Further, the Austrian Stock Exchange Act does not provide for a formal application for the de-listing of publicly listed companies. The Vienna Stock Exchange may only de-list securities, if a minimum free float required by law is not longer represented. The minimum free float required by law is at least 10,000 non-par value shares or shares in the nominal amount of €725.000. Therefore, a de-listing can practically only be achieved by means of a disproportionate merger or a disproportionate spin-off and by subsequent notification to the Stock Exchange that the minimum free float required by law is not longer represented.
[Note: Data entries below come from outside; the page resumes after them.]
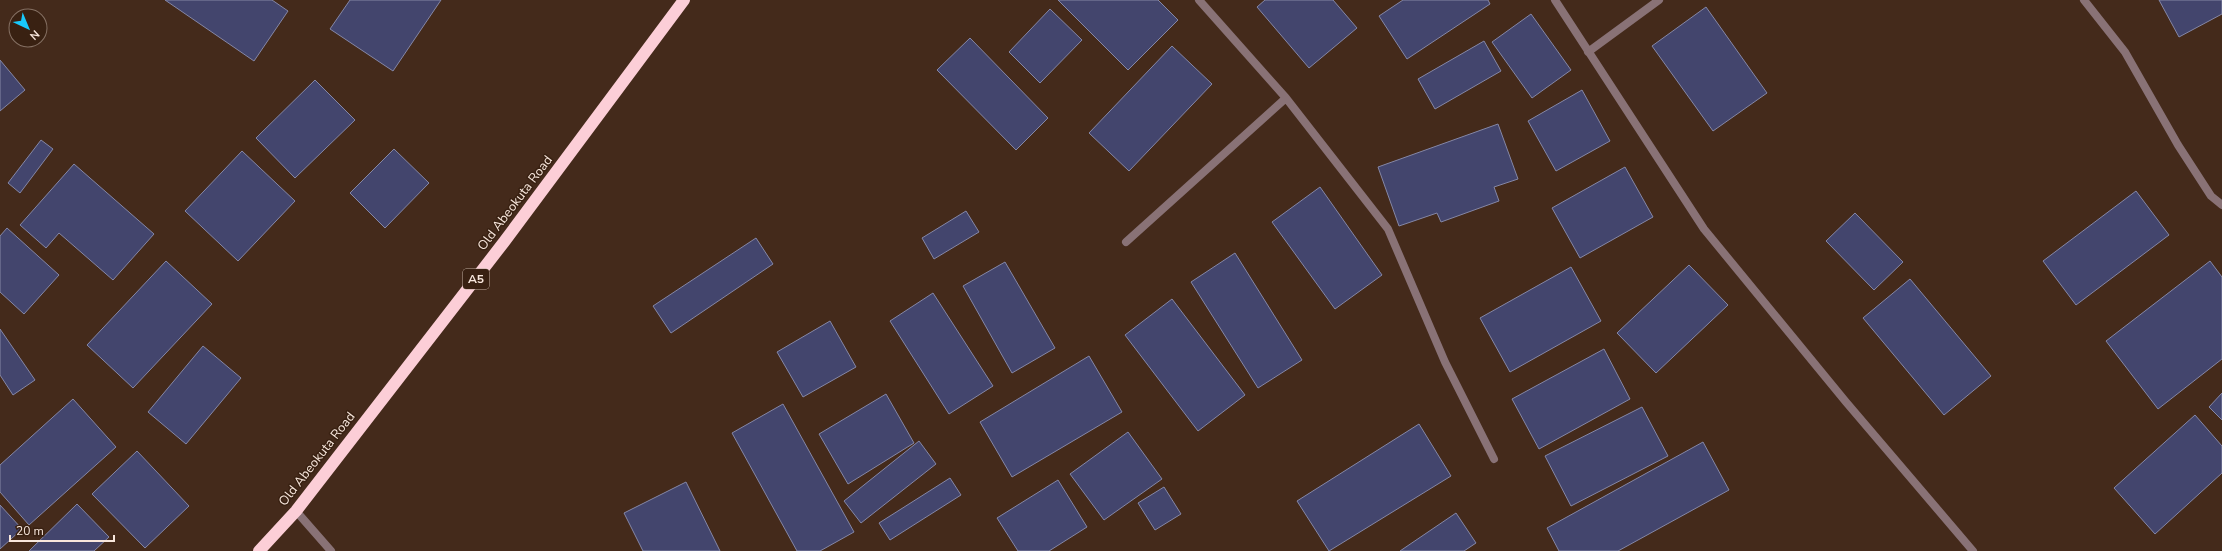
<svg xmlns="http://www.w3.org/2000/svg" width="2222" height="551" font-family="'Nunito Sans',sans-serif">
  <rect width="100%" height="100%" fill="#442a1b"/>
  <!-- building -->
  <path fill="#43456d" stroke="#8587a6" d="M 165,0 L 272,0 L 288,11 L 254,61 Z
    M 350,0 L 441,0 L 393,71 L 330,29 Z
    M 1058,0 L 1158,0 L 1178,20 L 1128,70 Z
    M 1265,0 L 1333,0 L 1357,28 L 1309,68 L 1257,7 Z
    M 1403,0 L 1488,0 L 1490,4 L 1407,59 L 1379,16 Z
    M 2159,0 L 2222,0 L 2222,14 L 2179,37 Z
    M 1706,7 L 1767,93 L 1713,131 L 1652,46 Z
    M 1050,9 L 1082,40 L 1040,83 L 1009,52 Z
    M 1531,14 L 1571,70 L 1532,98 L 1492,42 Z
    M 970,38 L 1048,118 L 1016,150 L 937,70 Z
    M 1484,41 L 1501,71 L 1435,109 L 1418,79 Z
    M 1172,46 L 1212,84 L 1129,171 L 1089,133 Z
    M 0,60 L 25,90 L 0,111 Z
    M 315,80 L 355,120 L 295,178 L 256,138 Z
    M 1582,90 L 1610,141 L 1556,171 L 1528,121 Z
    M 1498,124 L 1518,179 L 1494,187 L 1499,201 L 1441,222 L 1437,213 L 1399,226 L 1378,167 Z
    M 41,140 L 53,149 L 20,193 L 8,183 Z
    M 394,149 L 429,183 L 385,228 L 350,193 Z
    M 242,151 L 295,201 L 238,261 L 185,211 Z
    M 74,164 L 154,234 L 113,280 L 59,233 L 46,248 L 20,225 Z
    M 1625,167 L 1653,217 L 1580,258 L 1552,208 Z
    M 1320,187 L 1382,275 L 1335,309 L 1272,222 Z
    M 2136,191 L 2169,235 L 2076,305 L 2043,261 Z
    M 966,211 L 979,232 L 934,259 L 922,238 Z
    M 1855,213 L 1903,262 L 1874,290 L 1826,241 Z
    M 7,228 L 59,275 L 24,314 L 0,292 L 0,236 Z
    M 756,238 L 773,264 L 671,333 L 653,306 Z
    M 1235,253 L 1302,360 L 1258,388 L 1191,282 Z
    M 166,261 L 212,304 L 133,388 L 87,345 Z
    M 2210,261 L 2222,277 L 2222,359 L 2158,409 L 2106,341 Z
    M 1005,262 L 1055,348 L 1012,373 L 963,286 Z
    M 1689,265 L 1728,305 L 1656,373 L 1617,333 Z
    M 1571,267 L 1601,321 L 1510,372 L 1480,318 Z
    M 1910,279 L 1991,376 L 1944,415 L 1863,318 Z
    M 933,293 L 993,386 L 949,414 L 890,321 Z
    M 1172,299 L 1245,395 L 1198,431 L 1125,335 Z
    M 830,321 L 856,367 L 803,397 L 777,352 Z
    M 0,329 L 35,380 L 13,395 L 0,375 Z
    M 203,346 L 241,378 L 186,444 L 148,412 Z
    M 1604,349 L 1630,399 L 1539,449 L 1512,399 Z
    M 1089,356 L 1122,412 L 1012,477 L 980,422 Z
    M 2222,393 L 2222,420 L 2209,407 Z
    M 886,394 L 914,443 L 848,484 L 819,434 Z
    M 73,399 L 116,447 L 29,525 L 0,492 L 0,465 Z
    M 783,404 L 854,532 L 820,551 L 797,551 L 732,433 Z
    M 1642,407 L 1668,456 L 1571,506 L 1545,456 Z
    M 2195,415 L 2222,446 L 2222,473 L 2155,534 L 2114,488 Z
    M 1419,424 L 1451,476 L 1329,551 L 1297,501 Z
    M 1128,432 L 1162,479 L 1104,520 L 1070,474 Z
    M 919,441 L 936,464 L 861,523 L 844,501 Z
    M 1703,442 L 1729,490 L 1618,551 L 1559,551 L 1547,528 Z
    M 137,451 L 189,506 L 145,548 L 92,494 Z
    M 950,478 L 961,495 L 890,540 L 879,523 Z
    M 1058,480 L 1087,527 L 1049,551 L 1018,551 L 997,518 Z
    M 686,482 L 720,551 L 643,551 L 624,513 Z
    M 1164,487 L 1181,514 L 1155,530 L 1138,503 Z
    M 77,504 L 109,537 L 94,551 L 29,551 Z
    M 0,505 L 22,529 L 0,549 Z
    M 1456,513 L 1476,543 L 1464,551 L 1400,551 Z"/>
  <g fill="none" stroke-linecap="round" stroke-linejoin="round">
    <!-- street -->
    <path stroke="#897276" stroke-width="8" d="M 1199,0 L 1286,98 L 1388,229 L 1445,362 L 1494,459
      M 1555,0 L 1704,229 L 1846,402 L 1973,551
      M 2084,0 L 2125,52 L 2178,145 L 2211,196 L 2222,205
      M 1588,52 L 1659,0
      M 1126,242 L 1286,98
      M 296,511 L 331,551"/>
    <!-- highway -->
    <path stroke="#fcced7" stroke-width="12" d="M 259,551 L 296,511 L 504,242 L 684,0"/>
  </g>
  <g text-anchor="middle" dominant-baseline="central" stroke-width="3" stroke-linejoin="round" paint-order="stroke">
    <!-- shield labels -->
    <rect fill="#392112" stroke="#bfaca0" stroke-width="1" x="463" y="269" width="26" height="20" rx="3"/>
    <g font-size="12" font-weight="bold" fill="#f8e7dd">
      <text x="476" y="279">A5</text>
    </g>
    <!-- street labels -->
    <g font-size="13" fill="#f8e7dd" stroke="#392112">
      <text transform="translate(515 203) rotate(-53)">Old Abeokuta Road</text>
      <text transform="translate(317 459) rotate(-52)">Old Abeokuta Road</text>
    </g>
  </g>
  <!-- north arrow -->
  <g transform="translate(28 28) rotate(136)"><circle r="19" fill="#392112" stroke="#857063"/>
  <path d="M0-3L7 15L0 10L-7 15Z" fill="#18cafc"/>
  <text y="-6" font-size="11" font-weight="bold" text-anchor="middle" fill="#f8e7dd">N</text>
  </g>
  <!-- scale -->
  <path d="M10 535v6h104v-6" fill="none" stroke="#f8e7dd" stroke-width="2"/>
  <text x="16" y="535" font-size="12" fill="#f8e7dd" stroke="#392112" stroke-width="3" paint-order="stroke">20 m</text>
</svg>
Past practice has shown that the 90% voting rights threshold is a key issue in the structuring of the takeover. By structuring the takeover as a mandatory offer the acquirer cannot be sure to reach such an acceptance level.

Voting rights
Anticipatory offers are ex-lege conditional on the acquirer obtaining more than 50% of the voting rights carried by ordinary shares.

Consideration
The offer must contain a cash offer. Only as an alternative may the acquirer propose an exchange for other securities (paper).

Offer price
The rules on the minimum offer price, including any decrease based on a significant change of circumstances, also apply in an anticipatory offer.

Period of acceptance
Conditions contained in the anticipatory offer according to a general statement of the Takeover Commission have to be fulfilled within the acceptance period. Only in cases where the nature of the condition (in particular the condition of merger control clearance) justifies an extention of that period, the Commission may extend the period for fulfilment of that condition beyond the expiry of the acceptance period. In view of the general principles of the Takeover Act the Commission holds the opinion that such a period should not exceed 90 trading days after publication of the offer. The exact period has to be negotiated with the Commission. If the conditions are not fulfilled within that period, the offer is deemed to have failed and the acquirer is barred from any further offers for one year. The Commission may shorten that period.

Voluntary offer

As long as the acquirer does not obtain a controlling interest in the target, the rules for voluntary offers apply. Contrary to mandatory offers and anticipatory offers, a voluntary offer can be a cash offer, a mixed offer or a paper offer and can be conditional as long as the conditions are objectively justified, in particular, if they result from legal obligations, or if they do not depend entirely on the acquirer's discretion. It is, however, not possible for an acquirer to start a voluntary offer to decrease the free float of the target in spite of having reached agreement with certain shareholders on the transfer of a controlling interest in the target after completion of the offer. Such a voluntary offer would be qualified as a two-tier offer and be held illegal by the Commission. The obligation of the acquirer to issue a mandatory offer would consequently be held by the Commission.

Summary

The acquisition of a controlling interest in a publicly listed company in Austria leads to the obligation of the acquirer to make a mandatory offer to all shareholders of the target. Except for the prohibition to include other than ex-lege conditions in the offer, the provisions of the Takeover Act on mandatory offers apply mutatis mutandis to anticipatory offers which once completed could result in the acquirer obtaining a controlling interest in the target. Anticipatory mandatory offers can be made under conditions other than provided for by law such as merger control clearance, in particular conditional upon the acceptance by shareholders representing a certain percentage of the share capital of the target. The basic legal motivation to include such conditions in the offer is to facilitate the taking private of the target. A squeeze-out of minority shareholders and a de-listing of the target must be structured as a reorganization of the target requiring a 90% majority of all votes in the shareholders meeting. The conditions have to be fulfilled within a period not exceeding 90 trading days after publication of the offer.